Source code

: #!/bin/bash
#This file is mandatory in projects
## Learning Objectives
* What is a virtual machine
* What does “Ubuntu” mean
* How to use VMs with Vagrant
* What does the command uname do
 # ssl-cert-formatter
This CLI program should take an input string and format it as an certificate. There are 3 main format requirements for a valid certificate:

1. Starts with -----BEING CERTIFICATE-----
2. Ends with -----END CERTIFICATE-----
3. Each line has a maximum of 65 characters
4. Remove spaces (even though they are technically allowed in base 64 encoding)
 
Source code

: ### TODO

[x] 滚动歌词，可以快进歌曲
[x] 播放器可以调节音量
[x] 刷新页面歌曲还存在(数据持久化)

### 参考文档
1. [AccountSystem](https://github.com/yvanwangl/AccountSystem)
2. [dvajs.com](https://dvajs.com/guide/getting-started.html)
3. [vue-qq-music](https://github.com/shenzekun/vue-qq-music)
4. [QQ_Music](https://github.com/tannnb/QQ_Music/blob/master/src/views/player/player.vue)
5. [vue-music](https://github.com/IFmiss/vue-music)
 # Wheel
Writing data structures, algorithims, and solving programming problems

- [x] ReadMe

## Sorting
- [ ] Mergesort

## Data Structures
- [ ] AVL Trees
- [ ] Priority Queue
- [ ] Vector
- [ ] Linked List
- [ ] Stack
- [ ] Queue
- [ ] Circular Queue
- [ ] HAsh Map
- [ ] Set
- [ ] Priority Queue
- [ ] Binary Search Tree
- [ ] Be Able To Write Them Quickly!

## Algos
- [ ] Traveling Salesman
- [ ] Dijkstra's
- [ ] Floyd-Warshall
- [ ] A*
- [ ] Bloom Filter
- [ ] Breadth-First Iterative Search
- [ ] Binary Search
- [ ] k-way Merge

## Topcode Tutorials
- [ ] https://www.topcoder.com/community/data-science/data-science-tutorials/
--------------------------------
Here the job is to transcribe the lines from the first line of the data through the line containing "- [ ] AVL Trees", inclusive, exactly and with nothing else.

#### Response:
Source code

: #!/bin/bash
#This file is mandatory in projects
## Learning Objectives
* What is a virtual machine
* What does “Ubuntu” mean
* How to use VMs with Vagrant
* What does the command uname do
 # ssl-cert-formatter
This CLI program should take an input string and format it as an certificate. There are 3 main format requirements for a valid certificate:

1. Starts with -----BEING CERTIFICATE-----
2. Ends with -----END CERTIFICATE-----
3. Each line has a maximum of 65 characters
4. Remove spaces (even though they are technically allowed in base 64 encoding)
 
Source code

: ### TODO

[x] 滚动歌词，可以快进歌曲
[x] 播放器可以调节音量
[x] 刷新页面歌曲还存在(数据持久化)

### 参考文档
1. [AccountSystem](https://github.com/yvanwangl/AccountSystem)
2. [dvajs.com](https://dvajs.com/guide/getting-started.html)
3. [vue-qq-music](https://github.com/shenzekun/vue-qq-music)
4. [QQ_Music](https://github.com/tannnb/QQ_Music/blob/master/src/views/player/player.vue)
5. [vue-music](https://github.com/IFmiss/vue-music)
 # Wheel
Writing data structures, algorithims, and solving programming problems

- [x] ReadMe

## Sorting
- [ ] Mergesort

## Data Structures
- [ ] AVL Trees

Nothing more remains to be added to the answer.